HIT & RUN (2019)
Kunci keberhasilan aksi-komedi tentu terletak pada bagaimana dua elemen dipadukan. Bukan cuma seru, sekuen aksi turut jadi materi pengocok perut penonton. Orang-orang di balik Hit & Run paham betul aturan di atas dan berusaha menjalankannya, biarpun akhirnya, talenta melucu jajaran pemain jauh lebih bersinar ketimbang pertandingan ulang antara Sersan Jaka melawan Mad Dog.
Joe Taslim sekali lagi memerankan sosok jagoan ahli bela diri, meski kali ini, bukannya mantan anggota sindikat kriminal yang sibuk membantai lawan menggunakan daging atau bola biliar, ia adalah polisi berprestasi sekaligus bintang reality show berjudul Hit & Run, di mana aksinya memberantas kejahatan ditangkap oleh kamera televisi. Tegar namanya.
Salah satu target operasi Tegar adalah Lio (Chandra Liow), penjual narkoba palsu yang ditengarai punya hubungan dengan Coki (Yayan Ruhian), bos gembong narkoba yang baru kabur dari penjara dan berniat melanjutkan produksi narkoba jenis baru. Didorong alasan personal, Tegar begitu bersemangat mengejar Coki. Tentu hal tersebut takkan berlangsung mulus. Dia memerlukan bantuan sebanyak mungkin, bahkan meski itu datang dari orang-orang tak terduga.
Selain Lio, ada Meisa Sandriana (Tatjana Saphira) si penyanyi fenomenal yang dikenal lewat lagu berjudul Taman Safari serta kepribadian nyentrik yang jelas memarodikan Syahrini, juga Jefri (Jefri Nichol) si remaja galau, penakut, dan cengeng, yang air matanya semurah gorengan pinggir jalan.
Berbeda dengan Meisa, keterlibatan Lio dan Jefri urung disokong alasan kuat (khususnya sampai sebelum babak ketiga), tapi saya tidak keberatan mengikuti kebersamaan tokoh-tokoh yang diperankan jajaran aktor dengan kegilaan komikal menyenangkan itu.
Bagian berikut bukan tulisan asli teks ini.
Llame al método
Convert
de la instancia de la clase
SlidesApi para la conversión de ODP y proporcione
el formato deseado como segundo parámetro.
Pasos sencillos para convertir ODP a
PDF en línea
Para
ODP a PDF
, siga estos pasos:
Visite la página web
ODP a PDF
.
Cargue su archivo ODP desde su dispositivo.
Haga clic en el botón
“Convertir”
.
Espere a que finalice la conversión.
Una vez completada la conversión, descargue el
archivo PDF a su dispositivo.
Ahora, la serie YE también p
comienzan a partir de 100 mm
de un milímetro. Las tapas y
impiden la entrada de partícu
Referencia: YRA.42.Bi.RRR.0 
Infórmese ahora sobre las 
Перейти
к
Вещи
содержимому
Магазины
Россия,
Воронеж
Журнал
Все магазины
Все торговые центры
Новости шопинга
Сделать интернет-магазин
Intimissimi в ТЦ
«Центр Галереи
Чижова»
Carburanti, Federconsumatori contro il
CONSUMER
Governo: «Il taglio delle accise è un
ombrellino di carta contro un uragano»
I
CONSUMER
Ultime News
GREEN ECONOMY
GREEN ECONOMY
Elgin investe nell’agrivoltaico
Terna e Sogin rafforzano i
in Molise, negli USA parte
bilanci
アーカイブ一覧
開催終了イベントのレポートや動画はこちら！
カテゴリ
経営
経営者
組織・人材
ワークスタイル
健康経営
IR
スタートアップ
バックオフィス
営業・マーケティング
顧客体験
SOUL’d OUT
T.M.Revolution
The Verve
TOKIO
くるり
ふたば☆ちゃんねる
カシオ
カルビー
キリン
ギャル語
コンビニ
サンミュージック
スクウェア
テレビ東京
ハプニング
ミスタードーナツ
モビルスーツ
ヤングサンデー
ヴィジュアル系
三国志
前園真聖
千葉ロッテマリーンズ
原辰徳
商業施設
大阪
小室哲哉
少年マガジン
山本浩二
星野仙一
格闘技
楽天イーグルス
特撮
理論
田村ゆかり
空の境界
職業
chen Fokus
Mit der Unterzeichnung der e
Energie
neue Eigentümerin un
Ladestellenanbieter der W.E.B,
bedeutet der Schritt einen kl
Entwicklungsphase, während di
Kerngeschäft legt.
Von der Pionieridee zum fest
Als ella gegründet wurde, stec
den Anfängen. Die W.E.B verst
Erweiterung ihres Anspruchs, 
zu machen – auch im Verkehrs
Baik Tatjana melalui tingkah berlebihan yang bisa jatuh ke ranah impersonasi cringey andai diperankan pelakon yang tak mumpuni, maupun Jefri yang berusaha meruntuhkan typecast sebagai bad boy keren, mampu memancing tawa hampir di segala situasi komedik.
Hit & Run pun bergerak layaknya tabrak lari, alias enggan menginjak rem, berusaha melaju sekencang mungkin termasuk di luar sekuen aksi. Sayang, acap kali gerakan momen-ke-momen miliknya kasar, baik disebabkan banyaknya lompatan mendadak dalam naskah buatan Upi (Sweet 20, Teman tapi Menikah, My Stupid Boss) dan Fajar Putra S., ketiadaan shot transisi, atau kombinasi keduanya.
Sedangkan gelaran aksinya, walau secara mengejutkan berani menumpahkan (sedikit) darah dan (sekelumit) kekerasan eksplisit, tak pernah terasa spesial. Penyutradaraan Ody C Harahap (Skakmat, Kapan Kawin?, Orang Kaya Baru) berusaha memancarkan energi melalui permainan kamera, namun kurang berhasil akibat hanya fokus pada mempercepat gerak kamera alih-alih berusaha menangkap koreografi secara maksimal. Beruntung, Joe Taslim selalu jadi jagoan laga yang bisa diandalkan. Bersenjatakan kepercayaan diri tiada tanding ditambah kemampuan bela diri kelas satu, Joe adalah protagonis sempurna bagi tontonan semacam ini.
Memandang statusnya selaku aksi-komedi, pula keterlibatan nama-nama besar dunia laga tanah air, Hit & Run berpotensi tampil kaya warna. Perpaduan dua genre bekerja cukup baik dalam adegan “truk” yang diisi kekacauan dan kekonyolan memadahi, tapi klimaks yang amat dinanti sedikit meninggalkan kekecewaan. Terdiri atas beberapa aksi beruntun bergaya terlalu serupa, klimaksnya kehilangan daya cengkeram begitu tiba di baku hantam antara Joe Taslim melawan Yayan Ruhian, walau sejatinya partai puncak tersebut dibalut koreografi terbaik. Rasa lelah terlanjur menumpuk, namun keseluruhan, tidak sampai mengalahkan perasaan terhibur yang ditimbulkan.